El restaurante estaba casi vacío. Afuera, la noche de Vritannis seguía rugiendo con ruido metálico y voces lejanas.

Chris se removió en su asiento.

—Tengo que ir al baño.

Fénix levantó la mirada al instante.

—No.

Chris parpadeó.

—¿No?

—Es peligroso —respondió Fénix con calma firme—. No nos movemos solos.

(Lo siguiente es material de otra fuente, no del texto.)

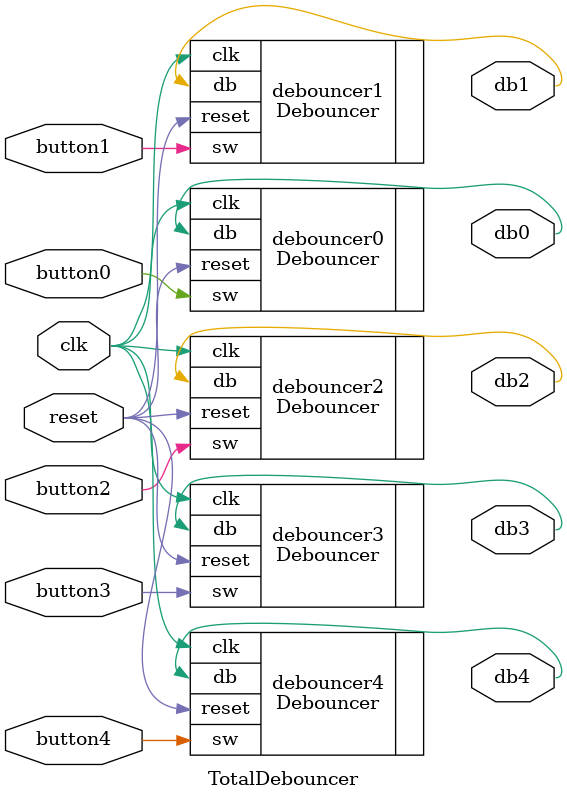
<source format=v>
`timescale 1ns / 1ps
module TotalDebouncer(
		input button0,
		input button1,
		input button2,
		input button3,
		input button4,
		input clk,
		input reset,
		
		output db0,
		output db1,
		output db2,
		output db3,
		output db4
    );



	Debouncer debouncer0(
		.clk(clk), 
		.reset(reset),
		.sw(button0),
		.db(db0)
	);
	
		Debouncer debouncer1(
		.clk(clk), 
		.reset(reset),
		.sw(button1),
		.db(db1)
	);
		Debouncer debouncer2(
		.clk(clk), 
		.reset(reset),
		.sw(button2),
		.db(db2)
	);
		Debouncer debouncer3(
		.clk(clk), 
		.reset(reset),
		.sw(button3),
		.db(db3)
	);
		Debouncer debouncer4(
		.clk(clk), 
		.reset(reset),
		.sw(button4),
		.db(db4)
	);

endmodule

</source>
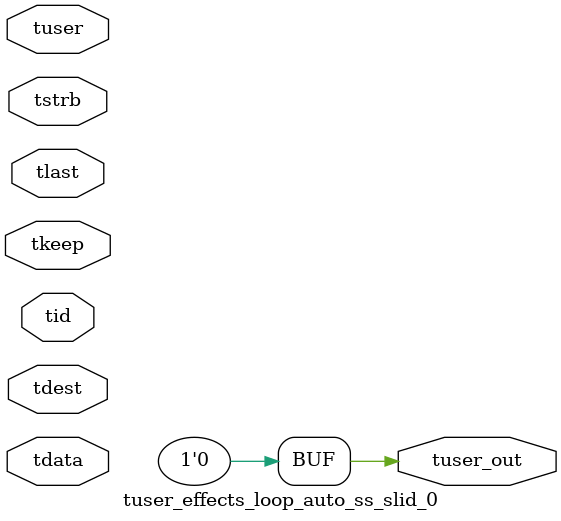
<source format=v>


`timescale 1ps/1ps

module tuser_effects_loop_auto_ss_slid_0 #
(
parameter C_S_AXIS_TUSER_WIDTH = 1,
parameter C_S_AXIS_TDATA_WIDTH = 32,
parameter C_S_AXIS_TID_WIDTH   = 0,
parameter C_S_AXIS_TDEST_WIDTH = 0,
parameter C_M_AXIS_TUSER_WIDTH = 1
)
(
input  [(C_S_AXIS_TUSER_WIDTH == 0 ? 1 : C_S_AXIS_TUSER_WIDTH)-1:0     ] tuser,
input  [(C_S_AXIS_TDATA_WIDTH == 0 ? 1 : C_S_AXIS_TDATA_WIDTH)-1:0     ] tdata,
input  [(C_S_AXIS_TID_WIDTH   == 0 ? 1 : C_S_AXIS_TID_WIDTH)-1:0       ] tid,
input  [(C_S_AXIS_TDEST_WIDTH == 0 ? 1 : C_S_AXIS_TDEST_WIDTH)-1:0     ] tdest,
input  [(C_S_AXIS_TDATA_WIDTH/8)-1:0 ] tkeep,
input  [(C_S_AXIS_TDATA_WIDTH/8)-1:0 ] tstrb,
input                                                                    tlast,
output [C_M_AXIS_TUSER_WIDTH-1:0] tuser_out
);

assign tuser_out = {1'b0};

endmodule


</source>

—No voy a cruzar la ciudad, voy al baño —replicó Chris.

—No.

—Fénix.

—No.

—Fénix, por favor.

—Chris.

—En serio.

—No.

Chris apoyó ambas manos sobre la mesa.

—Tengo que ir al baño.

—Aguanta.

—No puedo aguantar.

—Sí puedes.

—No puedo.

César soltó una pequeña risa.

—Esto es ridículo.

Chris lo miró suplicante.

—Dile algo.

Fénix suspiró.

—Está bien. Pero no vas solo.

Chris rodó los ojos.

—Es un baño, no una misión suicida.

—En esta ciudad, cualquier puerta cerrada puede ser una misión suicida —respondió Fénix.

César se levantó.

—Yo voy con él.

Chris lo miró.

—¿En serio?

—Sí. Prefiero eso a escucharte repetirlo diez veces más.

Fénix asintió.

—No tarden.

Ambos caminaron hacia el fondo del restaurante, donde un pasillo angosto llevaba a los baños. La luz parpadeaba con un zumbido desagradable.

Chris empujó la puerta.

El olor los golpeó primero.

—No… —murmuró Chris.

El baño era un desastre absoluto. El suelo estaba mojado, pero nadie quería preguntarse con qué. Uno de los lavamanos estaba arrancado de la pared. El espejo estaba quebrado en múltiples fragmentos que reflejaban sus rostros distorsionados. Una de las puertas de los cubículos colgaba de una sola bisagra.